At the end of day two, I was overwhelmed by jetlag. I drank coffee, then water, then hot water. And when I couldn’t stay up any longer unless I was to become short and unkind to others, I excused myself for a nap. This nap would be the beginning of the floodgate of clear message dreams sent to me while I was on this land. I’d forgotten for a moment too long that this was the way I received my messages.
I dreamt that there was a fire. I only knew that there was a fire because I saw smoke. I walked out of my room (inside of a house where I lived but didn’t recognize as my own in my waking life) and saw smoke and the back of a small child as she was running and busting out of the swinging kitchen door, presumably to safety.
In the dream, I had things in my hand and turned back toward my room to grab things before getting out (I had my laptop and my backpack in mind to grab).

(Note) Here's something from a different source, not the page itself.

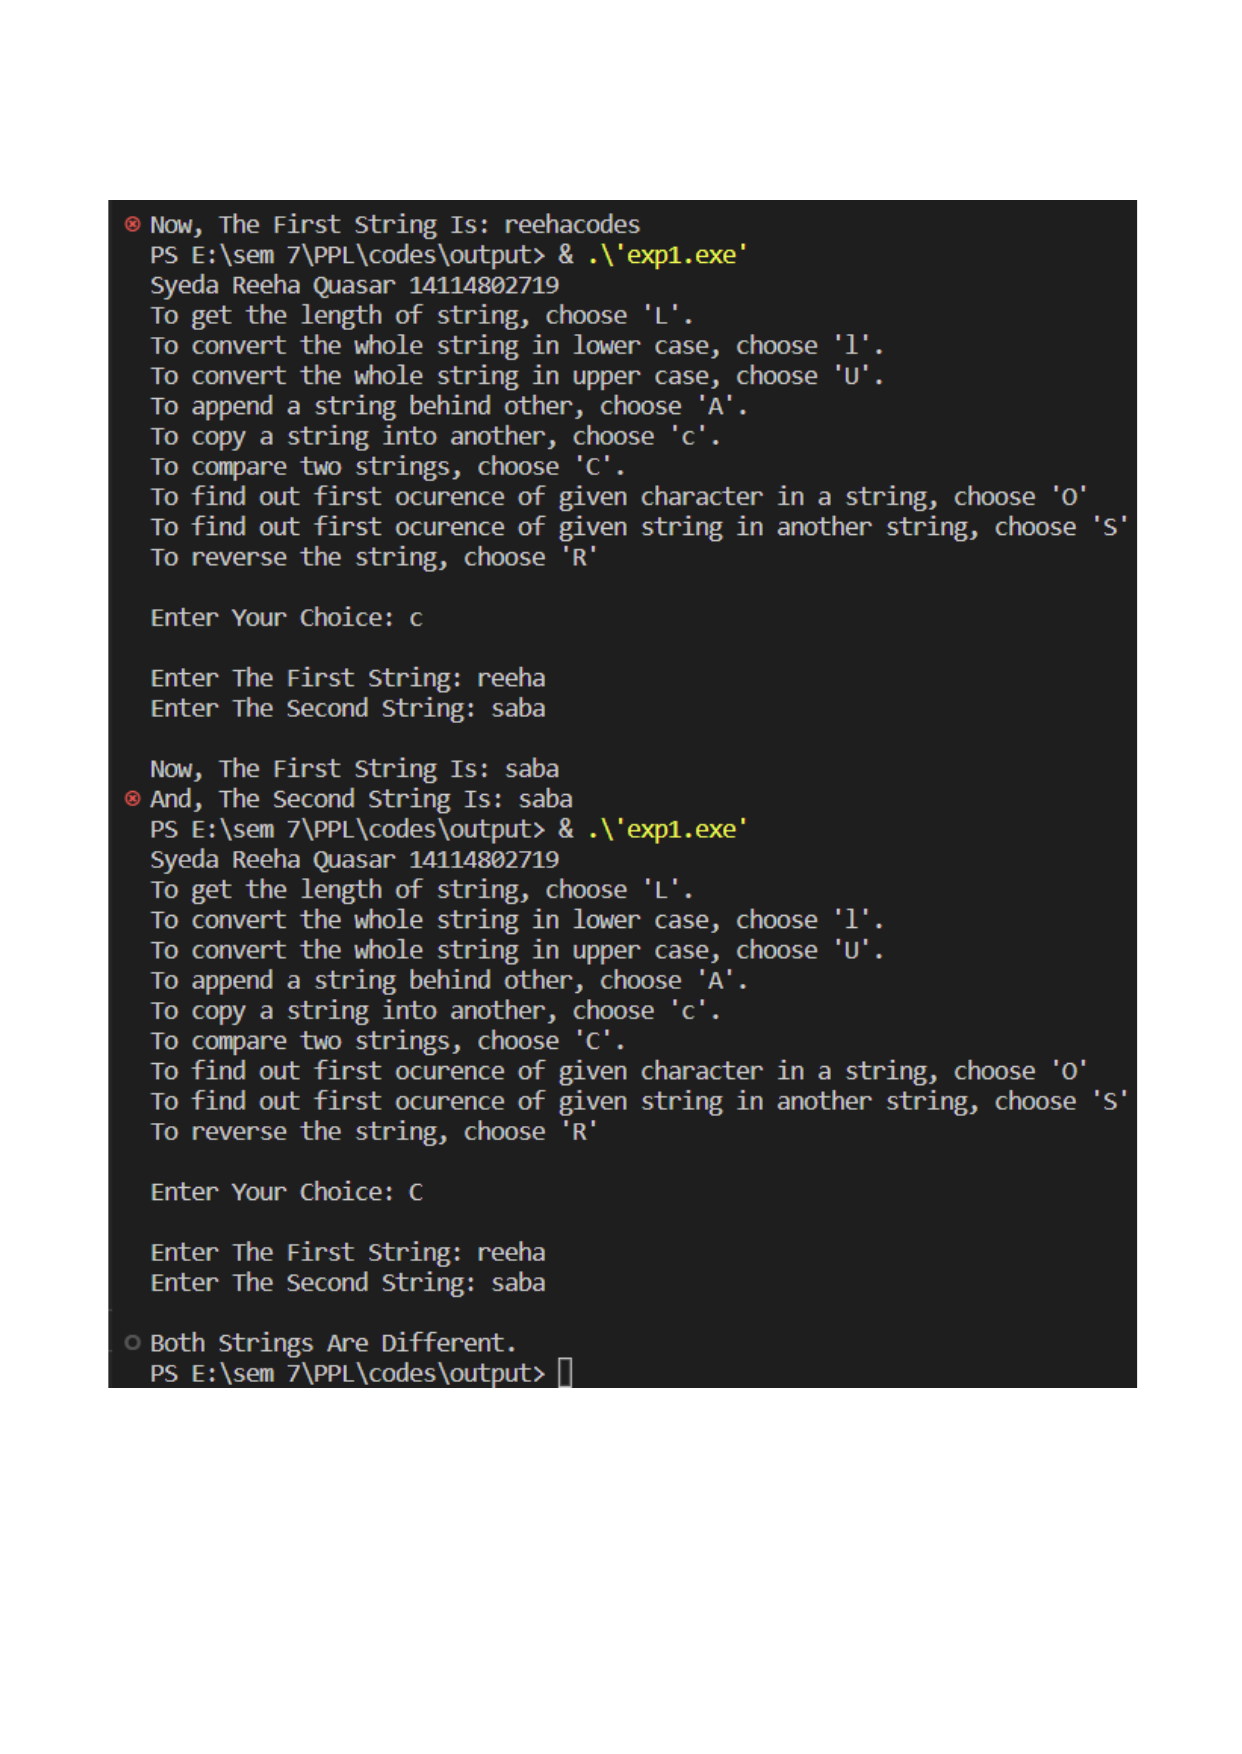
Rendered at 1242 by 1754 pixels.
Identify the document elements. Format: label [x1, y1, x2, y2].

picture [108, 200, 1138, 1388]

I stopped almost as soon as I’d turned around toward my room telling myself calmly and clearly, ‘No. There’s a fire. This is a fire.’ And I left everything behind. According to my dream journal, I did grab a small precious thing (I don’t remember this part of the dream now).
I moved calmly and deliberately through the house as whitegrey smoke came into the kitchen, crawling up the ceiling. When I made the decision to leave things behind in order to get out, I woke up before exiting the house.
I woke up from the dream in a panic because I’ve had several foreshadowing dreams that have come true within a matter of weeks. I was afraid that literally this might be a warning about a fire in my home. I made a reminder for myself to check my fire alarms when I got home, to remind my loved ones to do the same, to be careful burning candles, to check my insurance policy, etc.
Returning to the group after the dream, my belly was still anxious. Even after making the list of things to check on to best protect myself. I talked with the healers in the group about it. Someone said that the child was my intuition. Someone said that smoke without fire means that I am afraid—could be with the new life changes I’ve made for myself (leaving my job without securing another one first). Someone said I’m having a hard time making a decision. I tried each one on to see which one might make my belly less queasy.
Reading my waking journal after the dream, I see the half asleep handwriting of a scrawled question, “Am I the fire?”
By the time we packed up to leave, I had made several offerings to ancestor spirits on the land. While waiting on my ride to the airport, I took a long walk out to the fields as far as the land extended in one direction. The old houses, the main campus, where the big house would be, were small from there. I thought about the distances that kept my ancestors (who I don’t know, but who feel like loved ones) apart. Even in a distance that took just fifteen minutes to walk. I thought about the invisible control that kept and keeps us from loving each other. I thought about what clever ways and subtle movements of eyes and hands had to say ‘I see you, I love you’ when communication was forbidden. When love was forbidden. When freedom was forbidden.
In this site of disaster and devastation, I felt the resilience of ancestors who would not ever break. Who gave and continue to give the spirit of indestructibility and possibility to us. I am eternally curious and grateful for their guidance.